Chinese internet stocks have taken a beating.
This has presented one of the best opportunities in the market today.
In fact, I daresay that this is one of the rare exceptional opportunities for stock market investors right now.
While the S&P 500 is up more than 13% since February 18, the KraneShares CSI China Internet ETF (NYSE: KWEB) has since been cut in half.
For this exchange-traded fund (ETF) to get back to where it traded just six months ago, this entire group of stocks would need to double. The companies in this ETF are big, growing fast and very profitable businesses.
These companies are the dominant internet businesses in the world’s most populous country, which also brags one of the fastest-growing e-commerce markets in the world.
Some of the largest holdings of the ETF include…
- Alibaba Group Holding (NYSE: BABA): It represents 11% of the ETF, has a market cap of more than $500 billion and made more than $20 billion last year.
- Tencent Holdings (OTC: TCEHY): This company also represents 11% of the ETF. It has a market cap of $590 million and almost doubled net income last year to $20 billion.
- JD.com (Nasdaq: JD): It accounts for 7% of the ETF, has a $390 million market valuation and posted $7.6 billion of net income in 2020.
These are world-class companies with incredible growth potential.
Essentially, the companies in the ETF are the Chinese versions of Alphabet‘s (Nasdaq: GOOGL) Google, Facebook (Nasdaq: FB), eBay (Nasdaq: EBAY), Amazon (Nasdaq: AMZN), etc., which have led the S&P 500 over the past decade.
Given the massive population of China, the potential of these Chinese internet stocks is actually bigger than that of megacap America-based companies.
Chinese internet retail sales totaled $1.5 trillion in 2019, which is much more than the $601 billion posted for U.S. internet retail sales the same year.
Plus, the opportunity isn’t just bigger – it’s also growing faster.
The Chinese internet population has currently reached 854 million people, which is a market penetration of only 61.2%.
Comparatively, the U.S. internet population reached 294 million people, which is a much higher penetration rate of 89.5%.
For investors, the cherry on top of Chinese internet stocks is that the valuations of these Chinese companies are much lower than those of their American counterparts.

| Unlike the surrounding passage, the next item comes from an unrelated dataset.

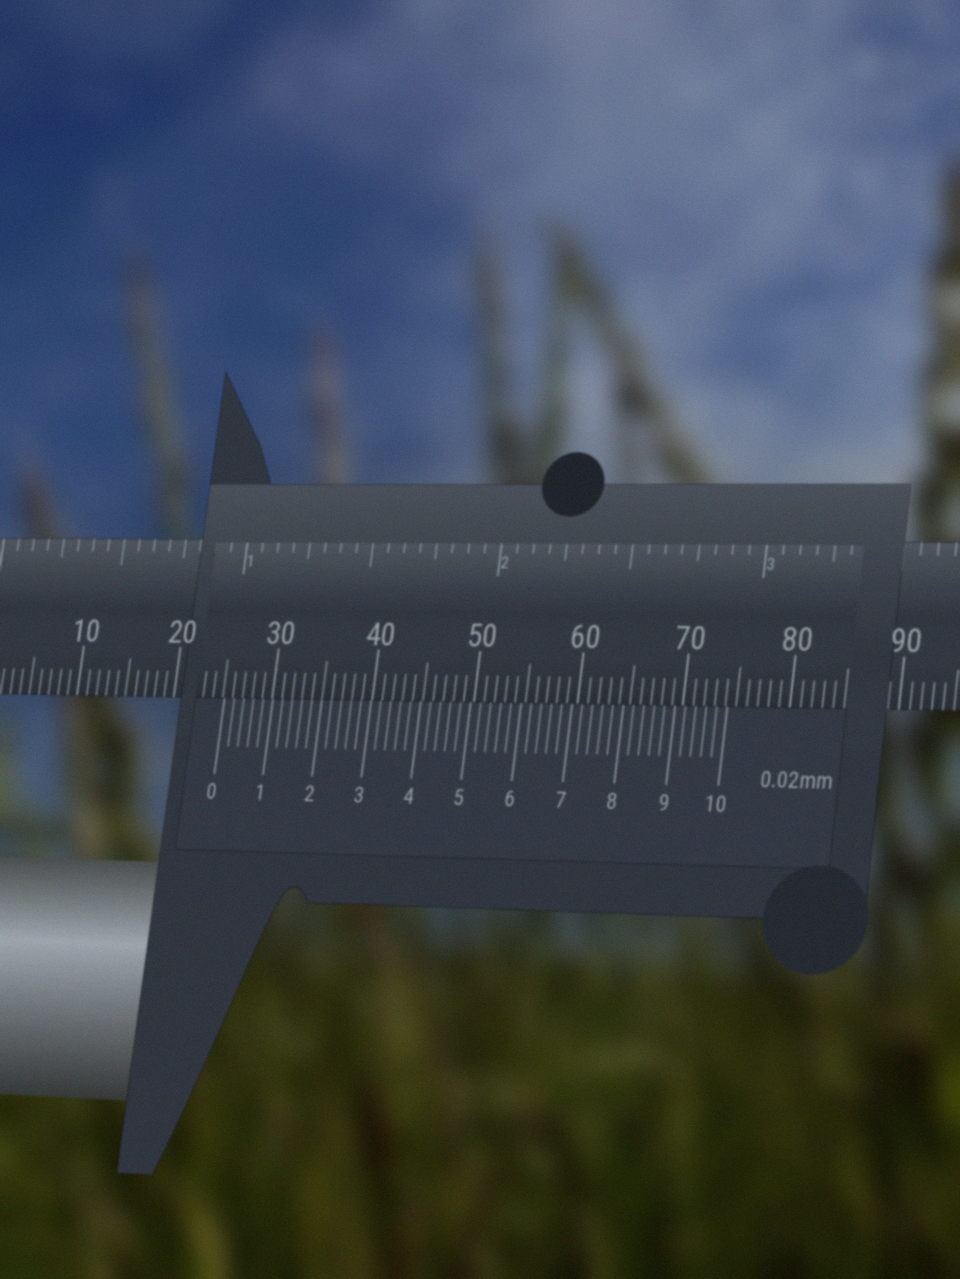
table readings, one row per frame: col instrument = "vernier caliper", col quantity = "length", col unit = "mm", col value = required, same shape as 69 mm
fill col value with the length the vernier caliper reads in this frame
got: 25.2 mm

That is unusual. These Chinese internet giants have usually traded at a premium.
With the sell-off in recent months, price-to-earnings ratios on these Chinese stocks are now half their historical norms.

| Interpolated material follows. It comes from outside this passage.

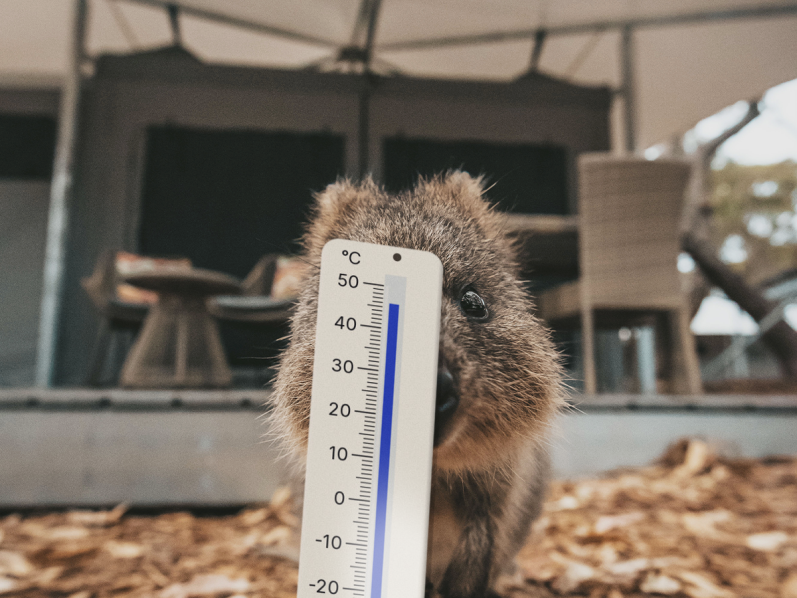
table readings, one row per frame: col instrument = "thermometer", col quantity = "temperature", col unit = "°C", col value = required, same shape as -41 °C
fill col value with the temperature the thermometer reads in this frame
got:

The only time I can think of when these companies were this cheap was back in 2013.
So… what’s the catch, you might ask?
How can such dominant, cash-rich, fast-growing companies be so cheap?
The answer – as is often the case when great opportunities arise in the stock market – is uncertainty.
The stock market hates it.
Investors today are uncertain about what the Chinese government’s intentions are for these world-class businesses.
For almost a year now, Chinese authorities have been passing directives and regulations against the most powerful Chinese internet players.
The stock market has reacted as though the Chinese government is going to kill these companies.
I don’t believe that to be the case.
My opinion is that the Chinese government wants to regulate the sector to enhance privacy and security, eliminate constraints on the growth of small and medium-sized enterprises, and ensure social equity.
I’m not saying what the Chinese government is doing is bullish…
But I am saying that China’s crackdown won’t fundamentally change the future of these great companies all that much.
The Chinese stock market feels differently. Share prices are down nearly 50%.
These businesses are outstanding, with bright growth prospects and attractive long-term margins.
That makes this a rare buying opportunity in an investment world that currently offers very few of them.
When it comes to Chinese internet stocks, it’s time to get a little greedy when everyone else is fearful.